Colby Cave, NHL Center, Passed Away On Saturday, NHL Is Devastated

On Saturday morning, the Edmonton Oilers and Caves family announced that center Colby Cave died at only 25 years old.

The Oilers’ center passed away at the Sunnybrook Hospital in Toronto days after receiving an operation to remove a colloid cyst. The operation put pressure on his brain bleed. Doctors put Cave in a medically-induced coma last Monday, and he passed away early Saturday morning.

In 2009 Colby Cave joined the major junior level when he was drafted by the Kootenay Ice in the 2009 WHL Bantam Draft. Cave would later be traded to the Swift Current Broncos where he would play for five seasons from 2011 to 2015. 

Colby then entered the 2014 NHL entry draft in which he went undrafted. After lighting up the ice by scoring 75 points in 72 games in his final season with the Broncos, Cave was rewarded an entry-level contract by the Boston Bruins organization on April 4, 2015. 

In his first three years with the organization, Cave played with Boston’s AHL affiliate, the Providence Bruins. In his third year with the organization, Colby was brought up to the NHL level for the Bruins on an emergency basis on December 21, 2017, in which he would play his first NHL game before being recalled to Providence.

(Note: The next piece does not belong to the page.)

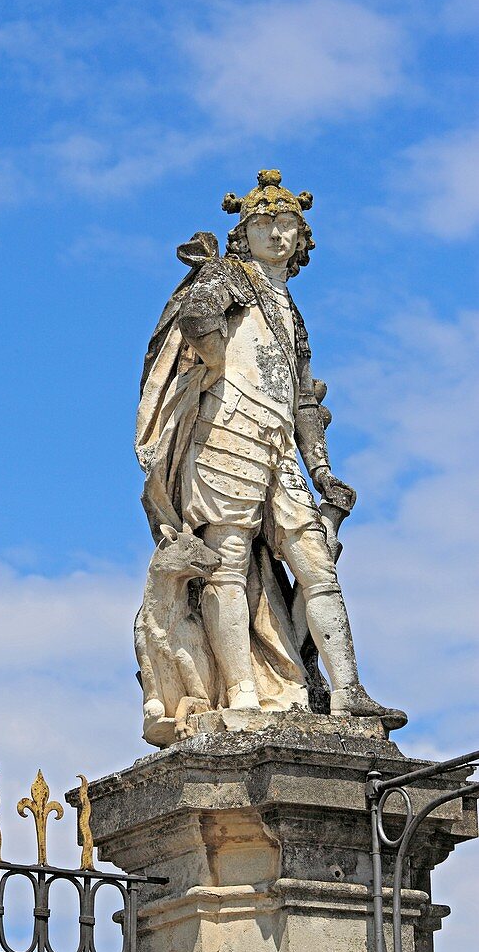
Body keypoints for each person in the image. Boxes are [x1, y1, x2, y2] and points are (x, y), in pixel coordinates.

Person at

Colby would be called up to the Boston Bruins again the following season. The young center finally broke the ice on December 17, 2018 when he scored his first NHL goal in a 4-0 against the Montreal Canadiens. Cave would play a total of 20 games in which he recorded 6 points before being placed on waivers and claimed by the Edmonton Oilers’ organization on January 15, 2019.

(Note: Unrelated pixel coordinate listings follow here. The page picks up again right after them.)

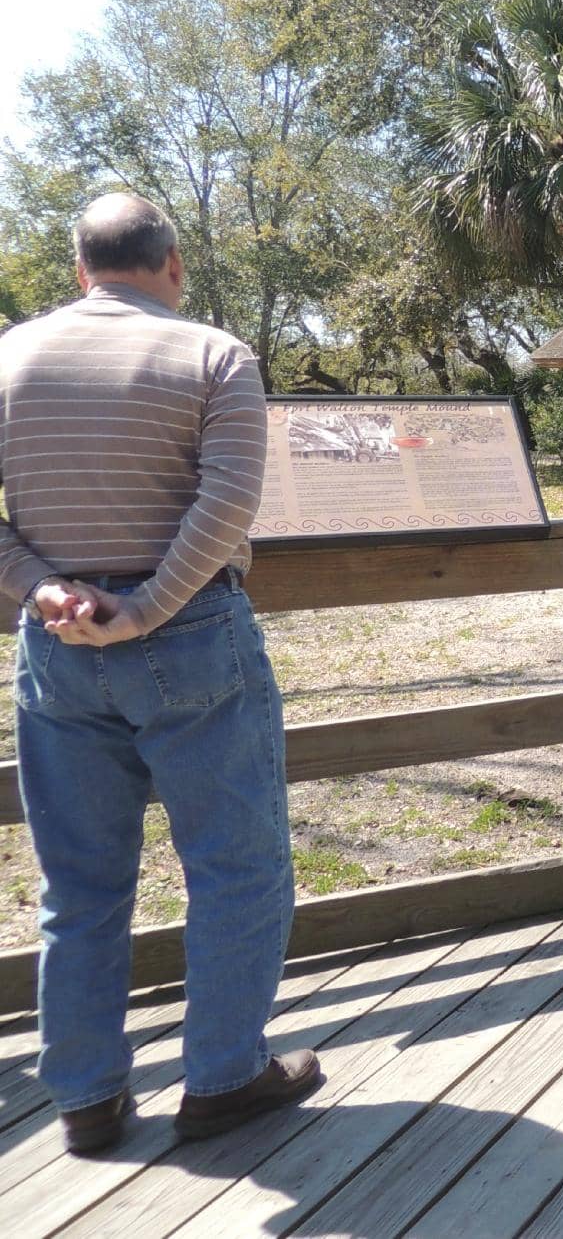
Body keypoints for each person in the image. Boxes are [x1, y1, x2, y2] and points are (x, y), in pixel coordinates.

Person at [2, 193, 319, 1154]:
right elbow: (226, 504)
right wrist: (143, 609)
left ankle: (87, 1098)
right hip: (191, 639)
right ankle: (223, 1076)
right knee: (236, 865)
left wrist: (44, 589)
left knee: (79, 883)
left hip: (57, 648)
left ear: (80, 271)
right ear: (172, 264)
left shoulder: (10, 357)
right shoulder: (214, 355)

Colby would play 44 games for the Oilers as well as 44 games for their AHL affiliate, the Bakersfield Condors. During his tenure, Cave would record 4 points for the Oilers and 23 points for the Condors. 

Colby is survived by his wife, Emily, parents, Allan and Jennifer, and sister, Taylor. He will be missed by his family, friends, teammates, coaches, fans, and everyone in the NHL and hockey community.